Original title: Ci qing

Cast: Rainie Yang, Isabella Leong, John Shen, Jay Shih

Taiwan 2007

94 mins

A soft and tender tale of queer love and loneliness in modern Taiwan, Zero Chou’s second feature Spider Lilies was screened as part of this year’s London Lesbian & Gay Film Festival, only a few weeks after her latest and strongest film to date, Drifting Flowers, premiered at the Berlinale. Though beautifully shot and acted, both films are far from being perfect. But nor would one, perhaps, want them to be. Their weaknesses and flaws indicate a thoughtful and promising filmmaker who gradually improves with every new production and consistently displays a marvellous sensitivity towards her characters.

Fuelled by metaphors and layered symbolism, Spider Lilies is essentially a film about desire in all its twisted complexity and the fleeting line between reality and imagination that goes with it. Jade (Rainie Yang) is a sweet and cheerful 18-year-old who lives with her senile grandmother. At the centre of her life is a webcam, which she operates out of her bedroom to make money in a soft-core chatroom, but which also allows her to escape from the drab monotony of real life into a brightly coloured fantasy world.

The film’s opening sequences detail Jade’s utter isolation. Using her webcam to create some sort of interactive diary, she carries on conversations with the dolls in her room or her internet clients, jumping in and out of the frame according to her fancy.

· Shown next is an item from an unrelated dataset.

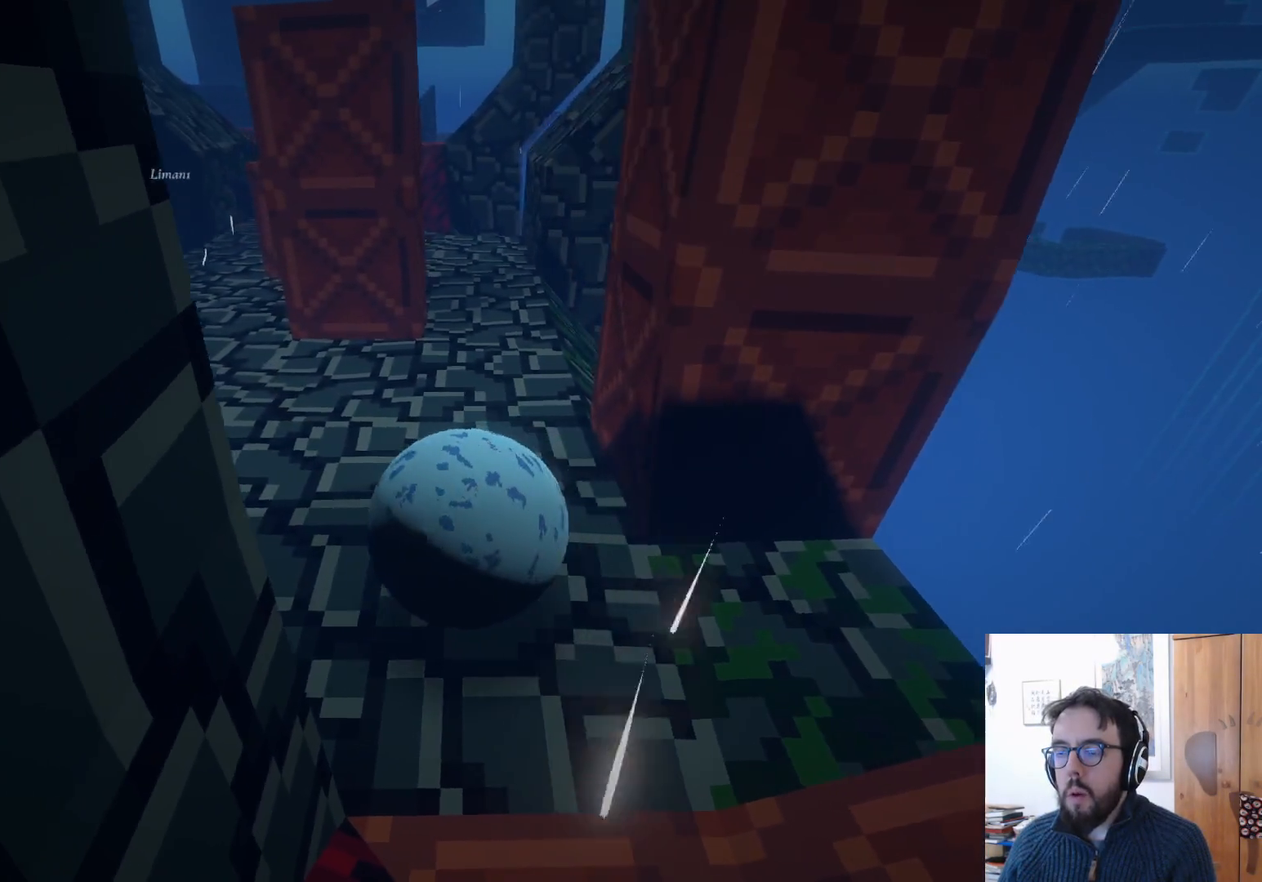
{"buttons": [], "left_stick": "up", "right_stick": "center", "events": [[83, "left_stick", "up-right"], [350, "left_stick", "up"]]}
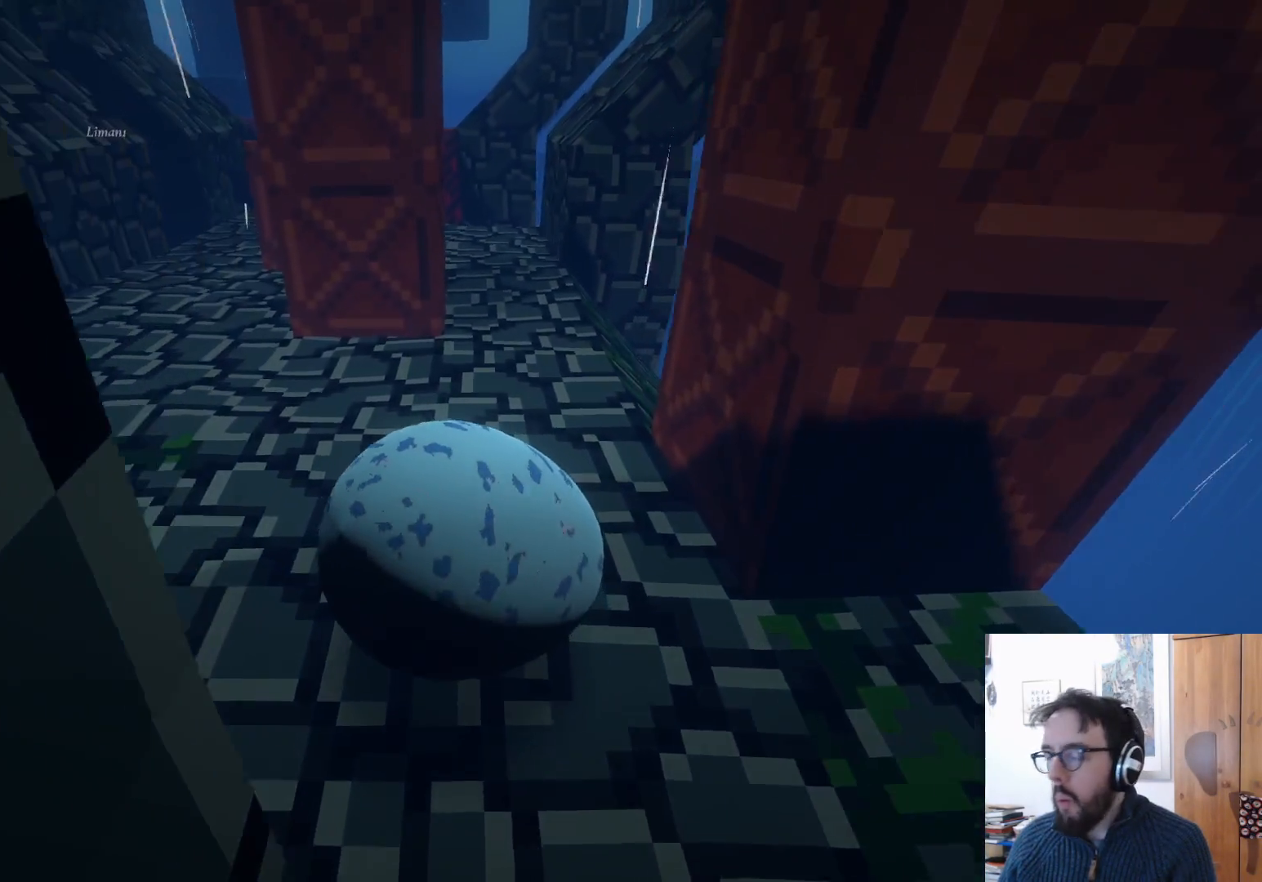
{"buttons": [], "left_stick": "up", "right_stick": "center", "events": []}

Each time she moves out of sight though, one gets a glimpse of the grey loneliness that is looming at the boundaries of her faked, fluffy wonderland. When she meets tattoo artist Takeko (Isabella Leong), Jade recalls the crush she had on her as a child, and helplessly falls for her again.

Takeko is just as lonely as Jade, but while Jade’s loneliness merely seems to be a temporary stage she is eager to break out of, Takeko’s is an existential condition. The most notable evidence is her spider lily tattoo – copied from her father’s, who died in an earthquake. An important link between father and daughter, the image also becomes vital to Jade, who wants it tattooed on her own body as a mark of her undying love for Takeko.

Although it is explicitly about the tentative romance between two young women, Spider Lilies touches upon the polarities that underlie all human relationships: honesty and dishonesty, trust and distrust, concession and repression. But Chou explores these issues through a tangled storyline, and with no qualms about using somewhat tired clichés – a sensitive undercover police agent starts sympathising with Jade instead of tracking her down; Takeko has a cute younger brother traumatized by their father’s death. Although it offers a fantastic ride through the lush imagination and emotionally loaded memories of the protagonists, the problematic script eventually undermines the film’s potential impact.

Nevertheless, the film has a dreamlike quality that makes it an original, strangely fascinating and self-assured work. Some viewers might be put off by Jade’s excessively girlish attitude or Takeko’s meditative character and taciturn caginess, but for those willing to enter Jade’s candy-coloured webcam universe, Spider Lilies is nothing short of mesmerising.